A brief synopsis: Many threads are woven together as new complications make life more than interesting for Mathias Thulmann and his hencman Streng. C. L. Werner throws politics, city adventuring, and other elements into a book that is distinctively Warhammer in nature.
For those who want to avoid spoilers, read no further.
1. City Life
Mathias and his comrade Streng return to Wurtbad in order to hunt down a book that was not found at the end of their previous adventure. In doing so, Mathias becomes involved with several churches of the city, including Morr, god of death, as well as the goddess of mercy. This does not count his involvement with the politics of his own witch hunter temple, those of the ruler of the city, or those of the lawmaker of the city.
In short, there are a lot of things going on here and it makes life more interesting for Mathias because no sooner has one ball hit the hand than the other one is in the air. This is part of the lure of the city for me. You can have several, if not outright dozens of things happening that may involve the character and may be things that they can become involved with.
2. Plauge
What makes city life more interesting? Why, city life under the plague. C. L. Werner goes to town in a setting with a plague god, mad doctors and skaven and does with with a plague. The role of the priestess of mercy come clearer here, as they try to give succor and healing to those who need it, while those of Morr, the god of death, provide sanctity to the dead. This is a very real threat to the setting as the undead are not an unknown menace so making sure the dead stay at peace is indeed a vital part of the duties. Why they would not simply burn the bodies on the other hand...
Anyway, plague makes for some great elements in a setting. It can create mass change, depopulate whole regions, take out allies and enemies alike. However, the one thing that C. L. Werner does, as I've tried to do myself when running such situation, is avoid taking it out on the main characters. Mathias and Strength, despite being deep down in the plague ridden areas the most, are untouched by it. When you make the disease more about how its effecting the region around the characters, the effects on the character's shouldn't be some penalty to an ability score or the use of wealth to purchase a cure disease. It should be shops closing because the owners are dead. It should be the city being held in quarantine until things are cleared. It should be social breakdown as even those in the higher reaches of society fall victim to plague.
3. Signature Setting Elements
On one hand, the Warhammer setting is generic. Armored knights ride around using great weapons to cleave into the undead or trolls or goblins. Wizards engage themselves in the art of magic. Clerics tend to the flocks but really, they smash the heathens and often have the blessings of the god and a different type of magic. Could be D&D right?
On the other hand, Warhammer is one of the first, if not the first setting to codify ratmen as anything other than lycanthropes with their Skaven who worship the Horned God, use Warpstone, have strange technology powered by sorcerery as well as Rat Ogres and dozens of other unique elements about them.

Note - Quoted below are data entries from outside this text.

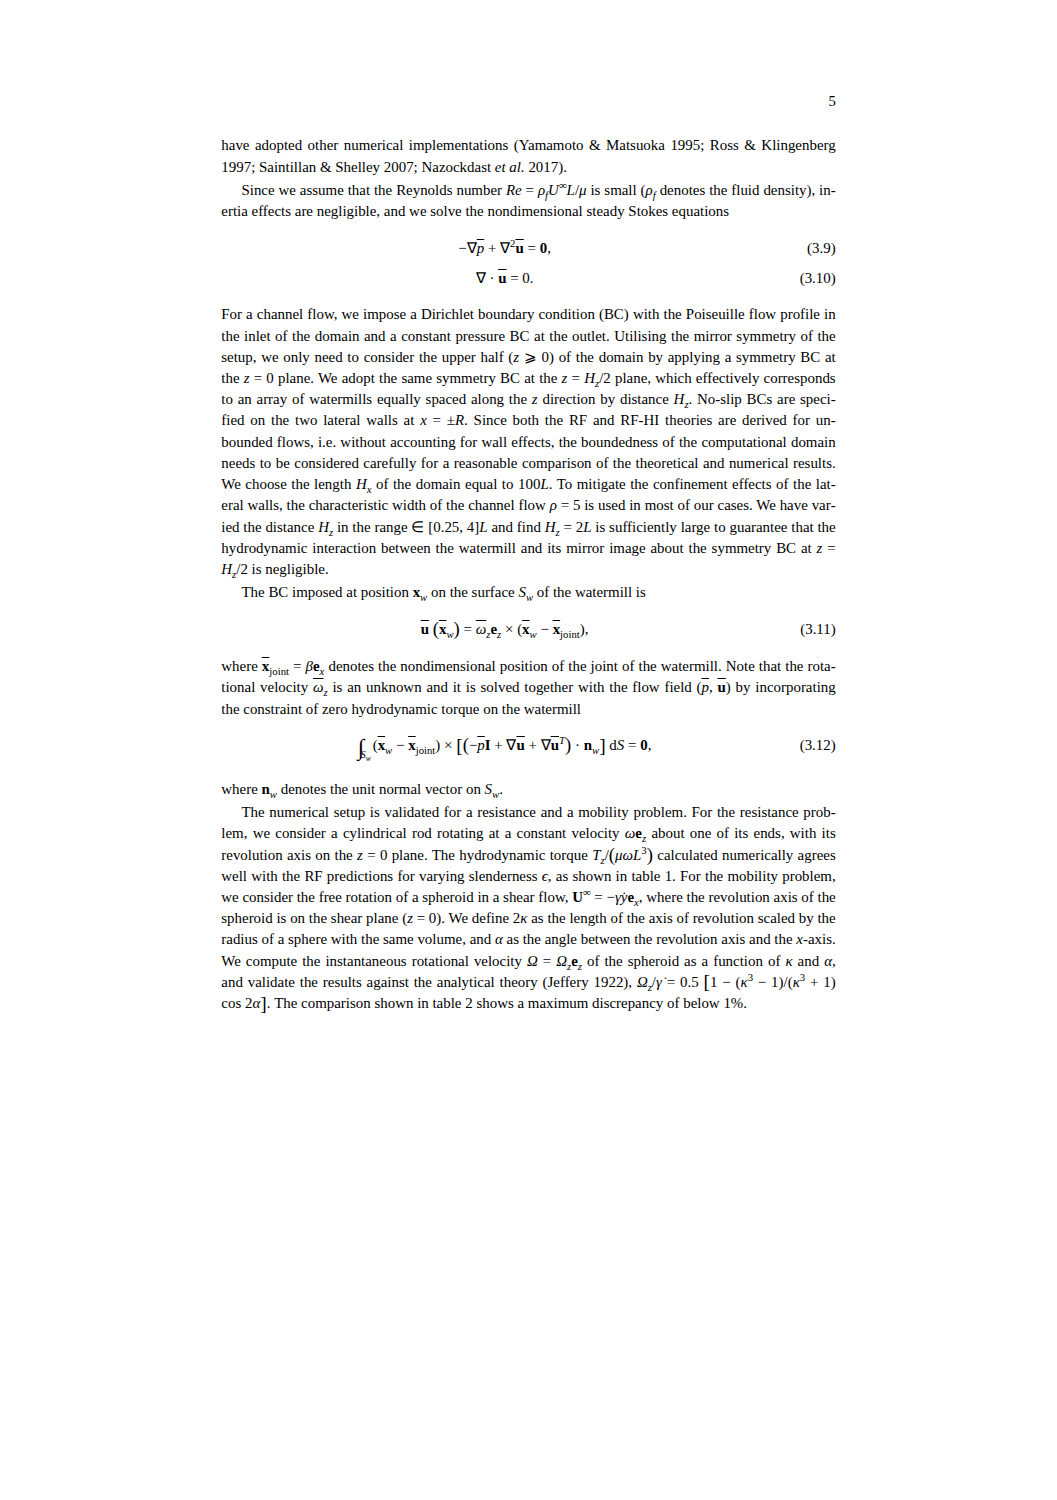5
have adopted other numerical implementations (Yamamoto & Matsuoka 1995; Ross & Klingenberg 1997; Saintillan & Shelley 2007; Nazockdast et al. 2017).
Since we assume that the Reynolds number Re = ρfU∞L/μ is small (ρf denotes the fluid density), inertia effects are negligible, and we solve the nondimensional steady Stokes equations
−∇p + ∇2u = 0,
(3.9)
∇ · u = 0.
(3.10)
For a channel flow, we impose a Dirichlet boundary condition (BC) with the Poiseuille flow profile in the inlet of the domain and a constant pressure BC at the outlet. Utilising the mirror symmetry of the setup, we only need to consider the upper half (z ⩾ 0) of the domain by applying a symmetry BC at the z = 0 plane. We adopt the same symmetry BC at the z = Hz/2 plane, which effectively corresponds to an array of watermills equally spaced along the z direction by distance Hz. No-slip BCs are specified on the two lateral walls at x = ±R. Since both the RF and RF-HI theories are derived for unbounded flows, i.e. without accounting for wall effects, the boundedness of the computational domain needs to be considered carefully for a reasonable comparison of the theoretical and numerical results. We choose the length Hx of the domain equal to 100L. To mitigate the confinement effects of the lateral walls, the characteristic width of the channel flow ρ = 5 is used in most of our cases. We have varied the distance Hz in the range ∈ [0.25, 4]L and find Hz = 2L is sufficiently large to guarantee that the hydrodynamic interaction between the watermill and its mirror image about the symmetry BC at z = Hz/2 is negligible.
The BC imposed at position xw on the surface Sw of the watermill is
u (xw) = ωzez × (xw − xjoint),
(3.11)
where xjoint = βex denotes the nondimensional position of the joint of the watermill. Note that the rotational velocity ωz is an unknown and it is solved together with the flow field (p, u) by incorporating the constraint of zero hydrodynamic torque on the watermill
∫Sw(xw − xjoint) × [(−pI + ∇u + ∇uT) · nw] dS = 0,
(3.12)
where nw denotes the unit normal vector on Sw.
The numerical setup is validated for a resistance and a mobility problem. For the resistance problem, we consider a cylindrical rod rotating at a constant velocity ωez about one of its ends, with its revolution axis on the z = 0 plane. The hydrodynamic torque Tz/(μωL3) calculated numerically agrees well with the RF predictions for varying slenderness ϵ, as shown in table 1. For the mobility problem, we consider the free rotation of a spheroid in a shear flow, U∞ = −γ̇y ex, where the revolution axis of the spheroid is on the shear plane (z = 0). We define 2κ as the length of the axis of revolution scaled by the radius of a sphere with the same volume, and α as the angle between the revolution axis and the x-axis. We compute the instantaneous rotational velocity Ω = Ωz ez of the spheroid as a function of κ and α, and validate the results against the analytical theory (Jeffery 1922), Ωz/γ̇ = 0.5 [1 − (κ3 − 1)/(κ3 + 1) cos 2α]. The comparison shown in table 2 shows a maximum discrepancy of below 1%.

While they do have pagan gods and cults, the Four Ruinous Powers that serve as the setting's Chaos Gods have their own chants such as "Blood for the Blood God, Skulls for the Skull Throne", in addition to signature creatures of other sorts.
It is in these fields, even when describing the different types of vampires and their strengths and abilities, that C. L. Werner makes this a Warhammer novel and not some generic fantasy adventure. By playing off the vast material and the huge scope of the Warhammer setting, even as things change and the table top moves away from Vampires being several subbranches to other variants, and the Undead have moved from being a generic undead army to Vampire Counts and Tomb Kings to begin with, the fact that a setting has all of this information waiting to be used allows the setting to sing with its signature strengths.
And at the same time, remain all purpose enough to plunder from. A mad noble whose transformation into a thing of horror and chaos would fit well in most fantasy settings. A vampire sorcerer looking for his book of spells that were bound in his own skin? A mad doctor using magical elements to warp humanity about him? These elements could be applied to most fantasy settings, or indeed, even more modern or steam punk settings, with little difficulty.
In Privateer Press own setting, perhaps the mad doctor uses dragon blight instead of warpstone. Perhaps in the Forgotten Realms, it is a Shade who is a Shadovar seeking an ancient tome from the time of Nethril's prime.
The general ideas can be crafted into specific points for your own campaign if you're willing to put the polish into them.
4. Timing
Here, C. L. Werner may have pushed his luck. While I don't have any problem with the way things all came together in the end, the various threads, plots, characters, and events may be so crammed in a game, that the GM tries to resolve them in one big party.
If you are comfortable with this, if you can quickly change the scene, if you can quickly take action from one character to the next, to the next to the next with little pause between, then go for it.
If you cannot handle the quick pace of multiple elements coming together, if the issue of making multiple enemies from different factions come out, if the resolution of several plots might be more than you want to run, the goods news is you don't have to. Allow the players to try and set the tone and the pace and if necessary, throw a red herring or two at them in order to keep the pace of the game one you're comfortable with.
C. L. Werner provides a lot of material in the second book of Witch Hunter for the reader who wants a little variety.